Strength And Weakness Of The Gospel

Edward Fudge

"God in his wisdom saw to it that the world would never find God through human brilliance" (I Cor. 1:21, Taylor). Instead, "in accordance with God's definite plan and with His previous knowledge" (Acts 2:23, TCNT), the Almighty sent a Redeemer, then allowed Him to be murdered. But God raised Him from the dead!

And then, while Jews mocked and Gentiles wondered, it was forever demonstrated that "this so-called foolish plan of God is far wiser than the wisest plan of the wisest man" (I Cor. 1:25, Taylor).

In a sense, Patriarchs and prophets had both heard and preached the Gospel (John 8:56; I Peter 1:10). And yet, until God revealed His plan, even those godly men did not understand what was involved (Daniel 7:27, 28; Lk. 24: 44-47).

Angels, too, were aware that something was being carried out, and longed to get a glimpse of it (I Peter 1:12, Moffatt). But angels and men had to wait — wait till God was clearly exegeted, by the One who was with Him in the very beginning (John 1:1, 18). It is only since Christ's people have come into being, in response to the Good News, that "the complex wisdom of God's plan" is seen, "being worked out through the Church" (Eph. 3:10, Phillips).

Looking back over those thousands of years, described in part in the Old Testament Scriptures and the Gospels, the Christian does not see "just history." To him these events are much more. They are salvation-history. Milligan called these acts of God through history the "Scheme of Redemption." The Germans call it all Heilsgeschichte. We often refer to it as God's "Plan of Salvation." But whatever it is called, it reached its fulfillment in the life, death and resurrection of Jesus of Nazareth, and its proclamation is Divine-power to save (Romans 1:16; Gal. 4:14).

But while it is all-powerful to accomplish its purpose, the Gospel has a weakness. And that weakness is precisely its power. For because the power is in the Word (and, of course, ultimately and immediately in the Spirit that gave it) and not in the man who proclaims it, the messenger is it unable to utilize any other power to force men to accept it. In other words, when men reject the Gospel, the "gospelizer" (evangelist) has no alternative than to shake the dust off his feet and go away. He has no other power. The Gospel is God's power.

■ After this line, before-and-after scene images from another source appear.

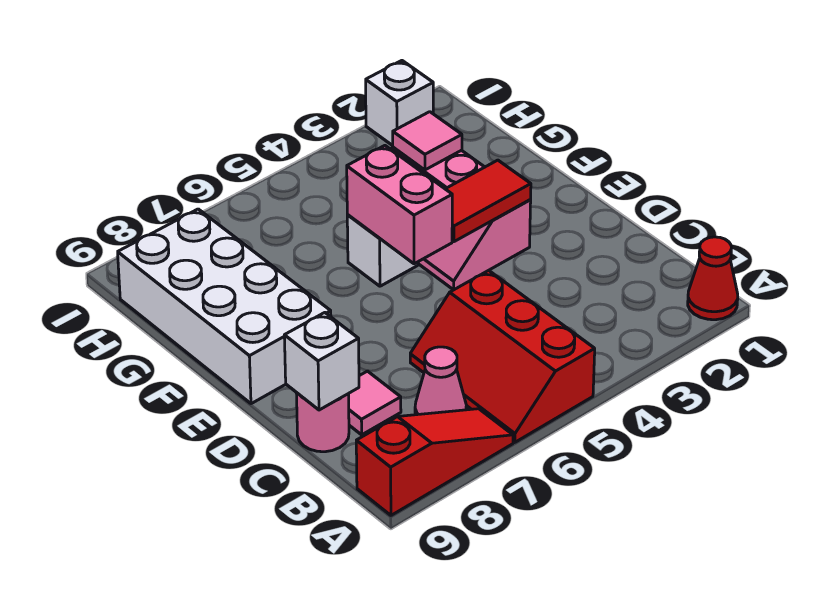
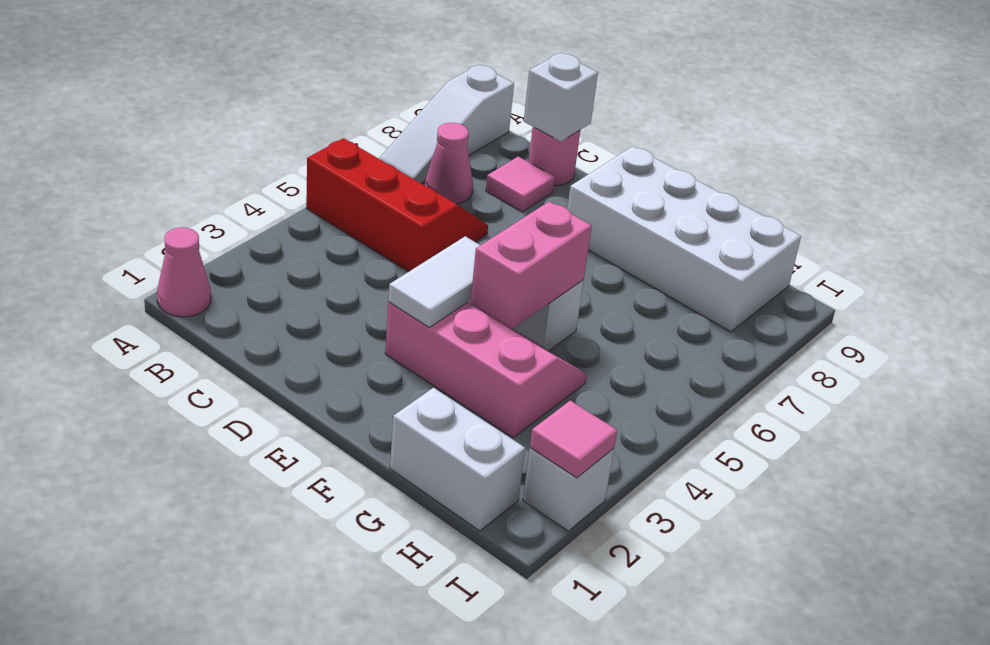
red cone A1 level 1 -> pink cone A1 level 1
red slope A7:A9 level 1 top 9 -> white slope A7:A9 level 1 top 9
red tile E3:E4 level 2 -> white tile E3:E4 level 2
pink brick E5:F5 level 2 -> pink brick F4:F5 level 2
none -> white brick G1:H1 level 1
pink tile G3 level 2 -> pink tile I2 level 2

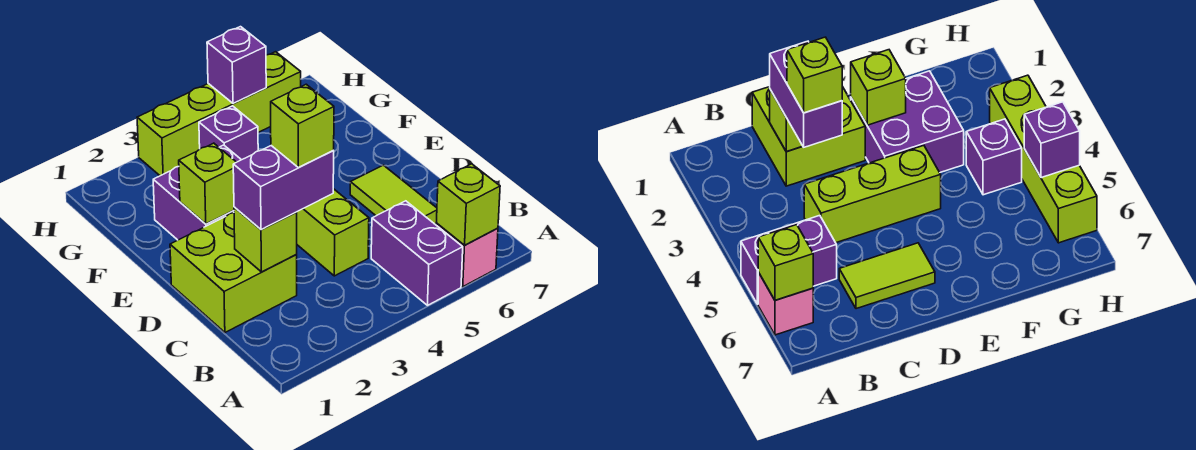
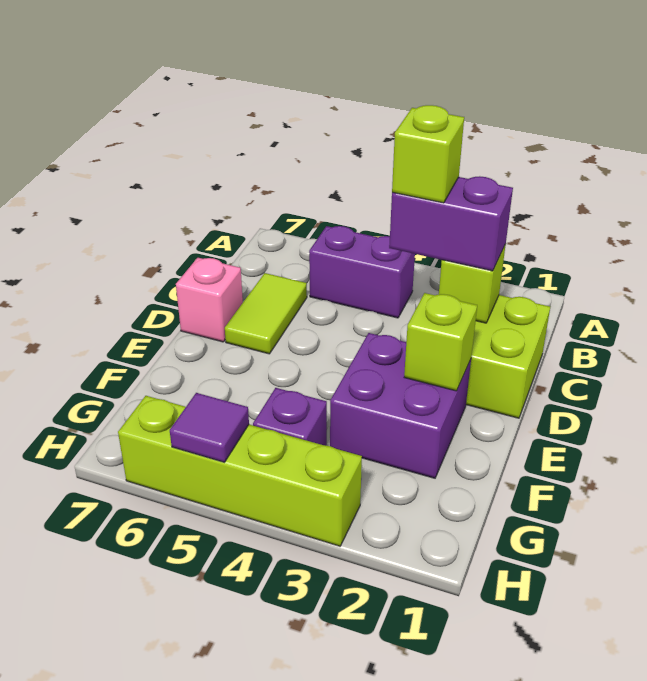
purple brick A5:B5 level 1 -> purple brick B4:B5 level 1
pink brick A6 level 1 -> pink brick D7 level 1
lime brick A6 level 2 -> none
lime brick C4:E4 level 1 -> none
purple brick H5 level 2 -> purple tile H5 level 2

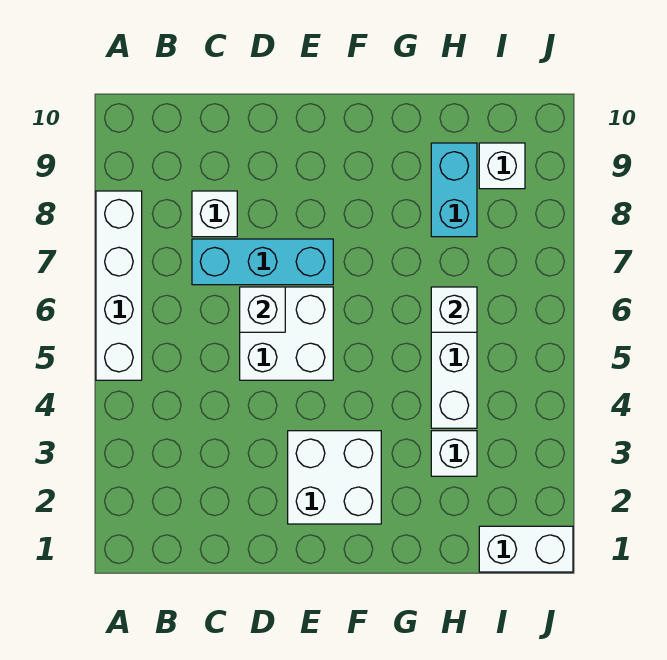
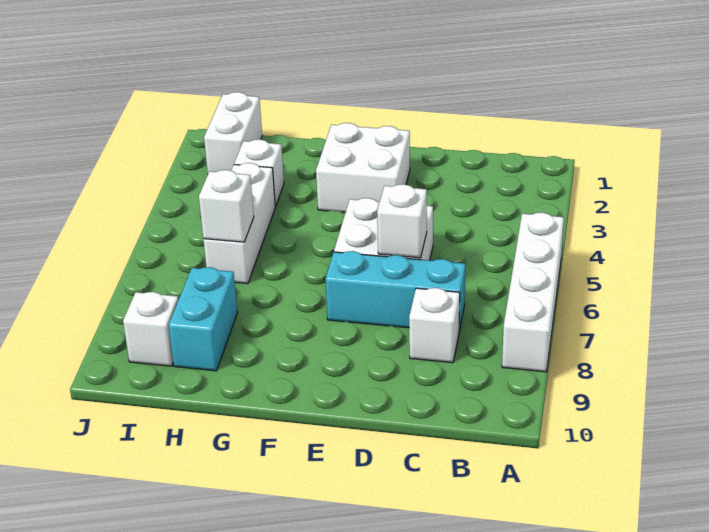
white brick I1:J1 level 1 -> white brick I1:I2 level 1

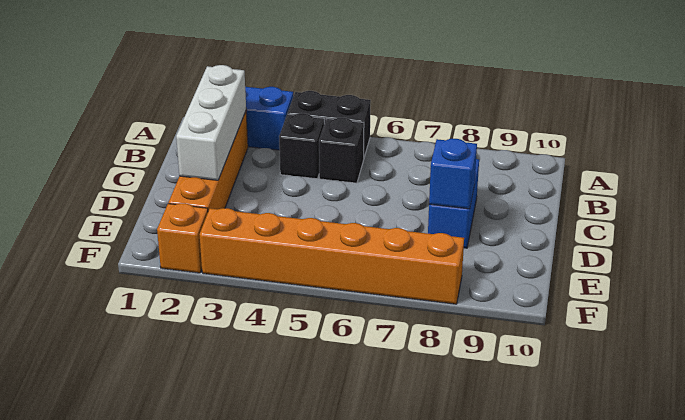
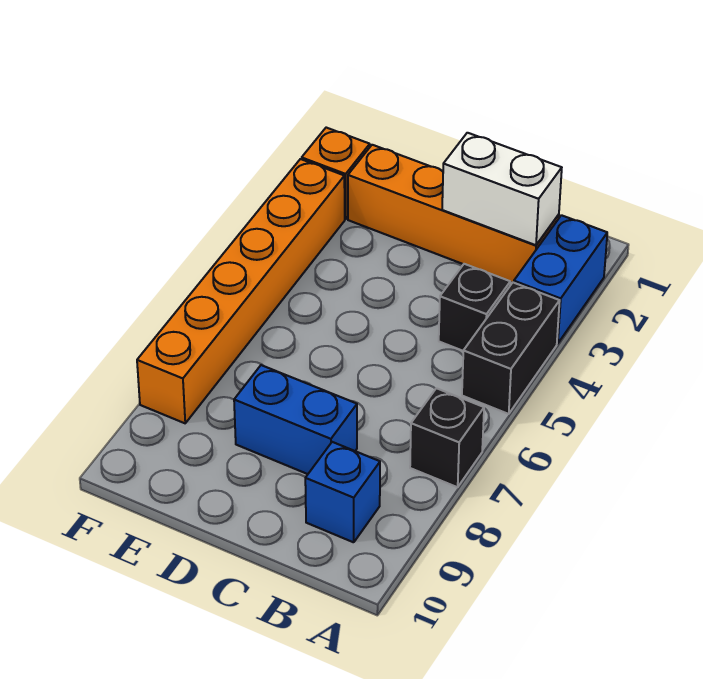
white brick B2:D2 level 2 -> white brick B2:C2 level 2
black brick B5 level 1 -> black brick A7 level 1
blue brick D8 level 2 -> blue brick B9 level 1

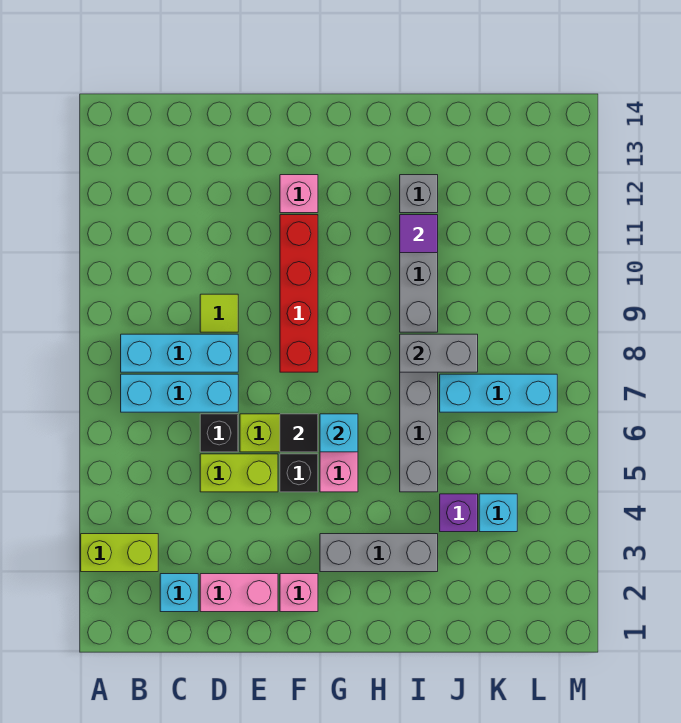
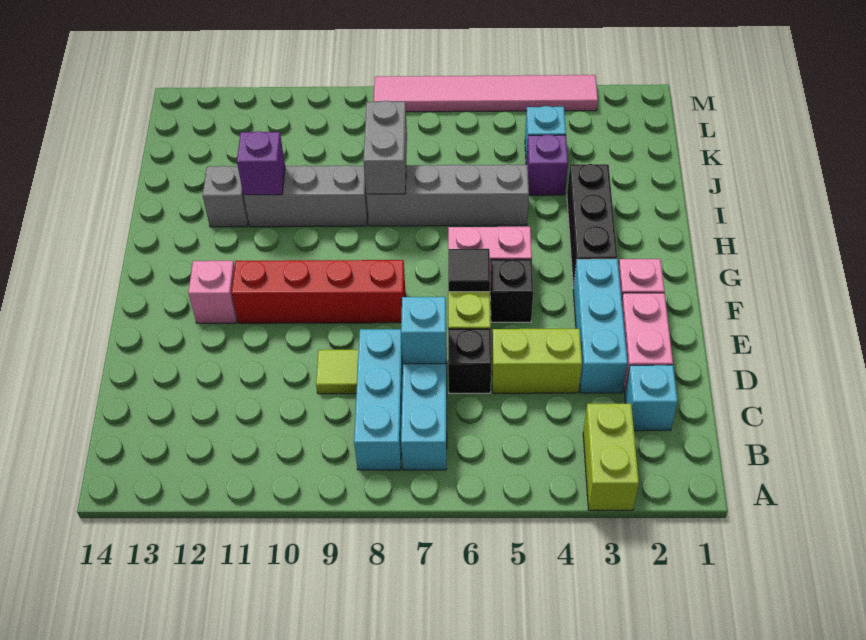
lime brick D5:E5 level 1 -> lime brick D4:D5 level 1
grey brick G3:I3 level 1 -> black brick G3:I3 level 1
cyan brick G6 level 2 -> cyan brick D7 level 2
purple tile I11 level 2 -> purple brick I11 level 2
cyan brick J7:L7 level 1 -> cyan brick D3:F3 level 1
none -> pink tile M3:M8 level 1

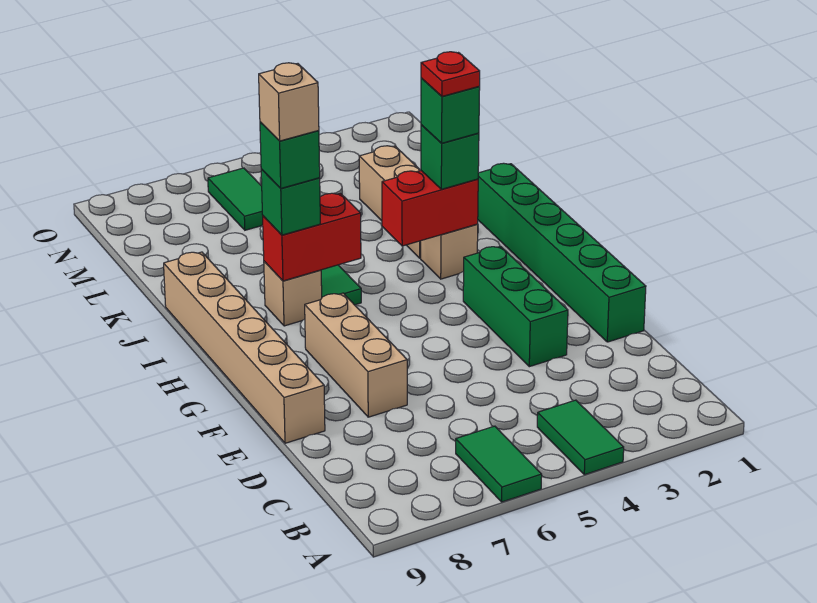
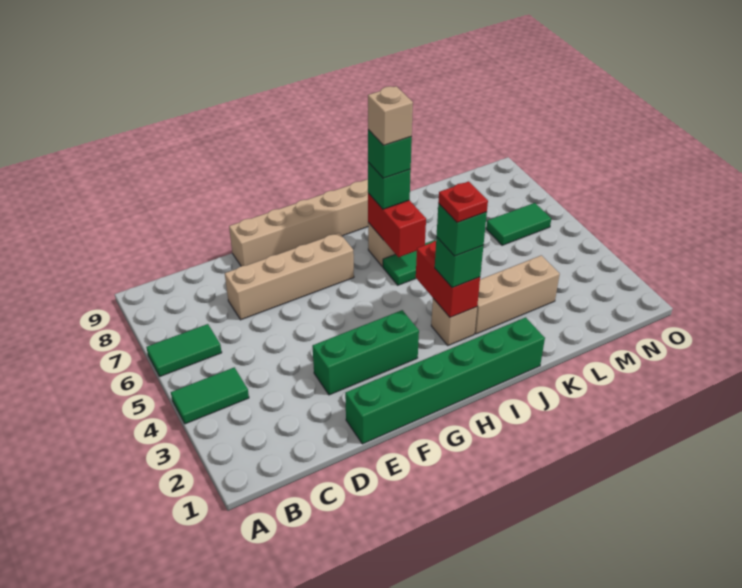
tan brick E7:G7 level 1 -> tan brick D7:G7 level 1

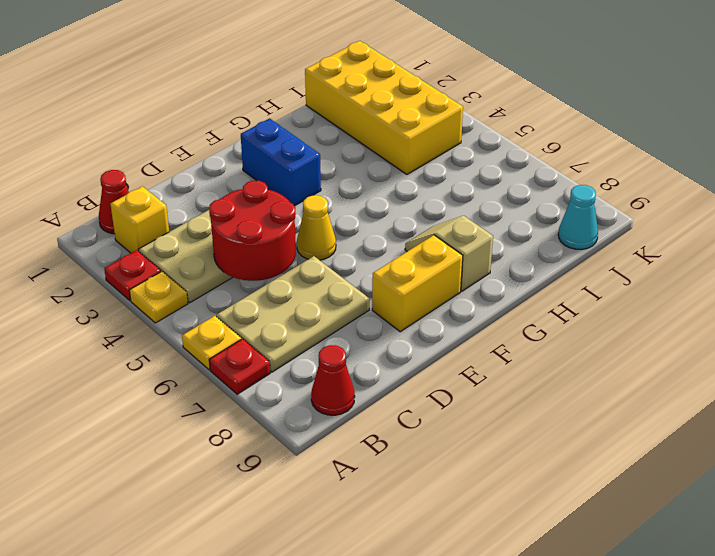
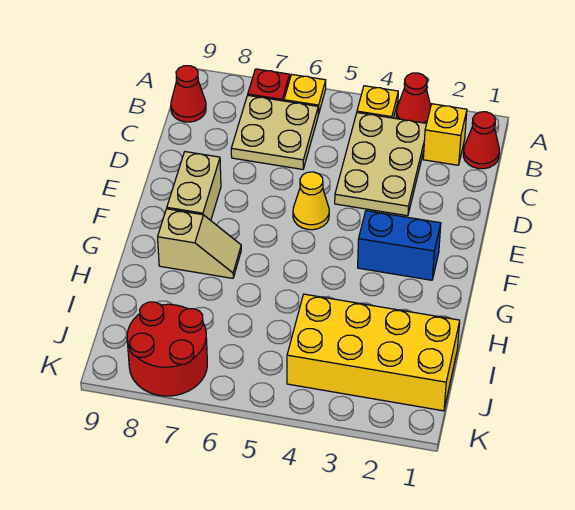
red plate A3 level 1 -> red cone A3 level 1
tan plate B6:D7 level 1 -> tan plate B6:C7 level 1
red round brick C4:D5 level 2 -> red round brick J7:K8 level 1
yellow brick E8:F8 level 1 -> tan brick E8:F8 level 1
cyan cone J9 level 1 -> none

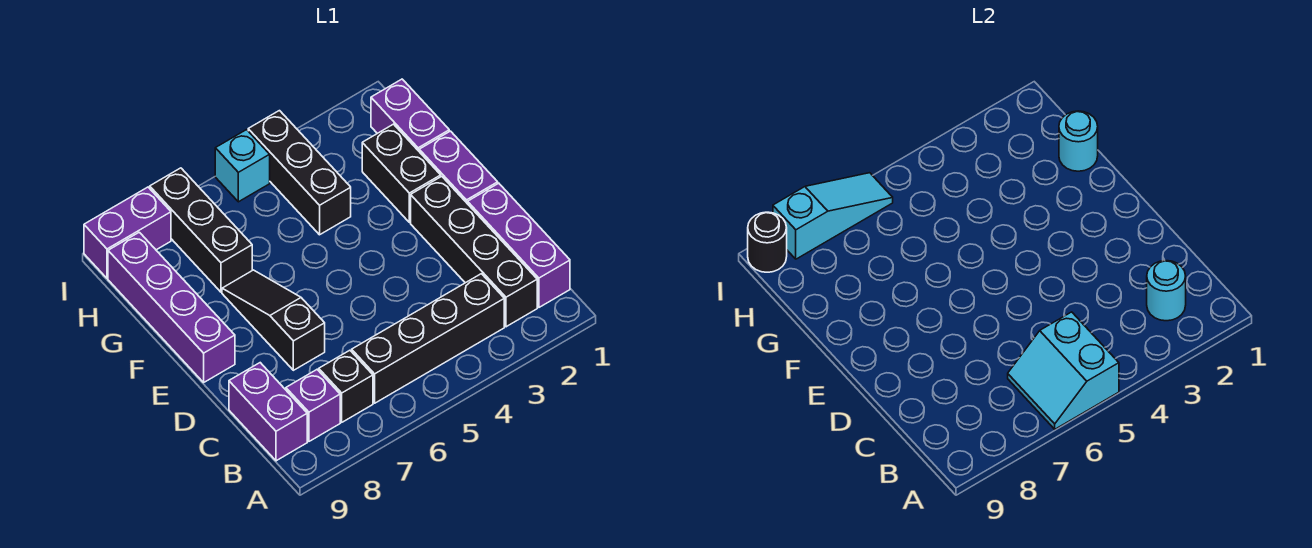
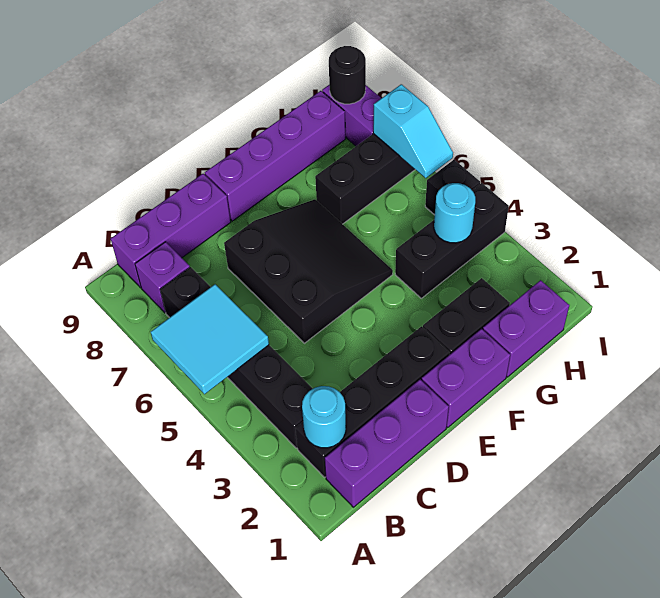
cyan slope A5:B6 level 2 top 5 -> cyan tile A5:B6 level 2
purple brick B9:C9 level 1 -> purple brick B9:D9 level 1
black slope D7:F7 level 1 top D -> black slope D5:F7 level 1 top D
cyan round brick G1 level 2 -> cyan round brick H4 level 2
cyan brick I5 level 1 -> black brick I5 level 1
cyan slope I6:I8 level 2 top 8 -> cyan slope I6:I7 level 2 top 7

In the English translation of his book, entitled The Cost of Discipleship, Dietrich Bonhoeffer, a German theologian who was killed by the Nazis, makes this explanation, to which all today would do well to listen.

The disciples. . . are simply the servants and instruments of the Word; they have no wish to be strong where the Word chooses to be weak. To try and force the Word on the world by hook or by crook is to make the living Word of God into a mere idea, and the world would be perfectly justified in refusing to listen to an idea for which it had no use. . . The same weak Word which is content to endure the gainsaying of sinners is also the mighty Word of mercy which can convert the hearts of sinners.

When one realizes the truth contained in this statement, he is forced to make a decision. On the one hand he is faced with the choice of being a Servant of the Word. That means he shares both its strength and its weakness. He is privileged to see the Gospel at work, to be God's worker, to be a fellow-worker of Paul and the Apostles (1 Cor. 3:9). But he also is limited to the Gospel in his appeal. He must stop where it stops. He can compel only as it compels.

On the other hand he has the alternative of being a professional (or otherwise) propagandist. That means he can resort to any method or use any gimmick to attain results. He might have some results. But any power of God present in such fruit has been illegitimately used. And such fruit, in that condition, will be rejected in the final Crisis.

Honesty demands that those who claim to pursue New Testament Christianity in the 20th century give serious and considerable thought to the nature and purpose of the Gospel of God. Can we do less?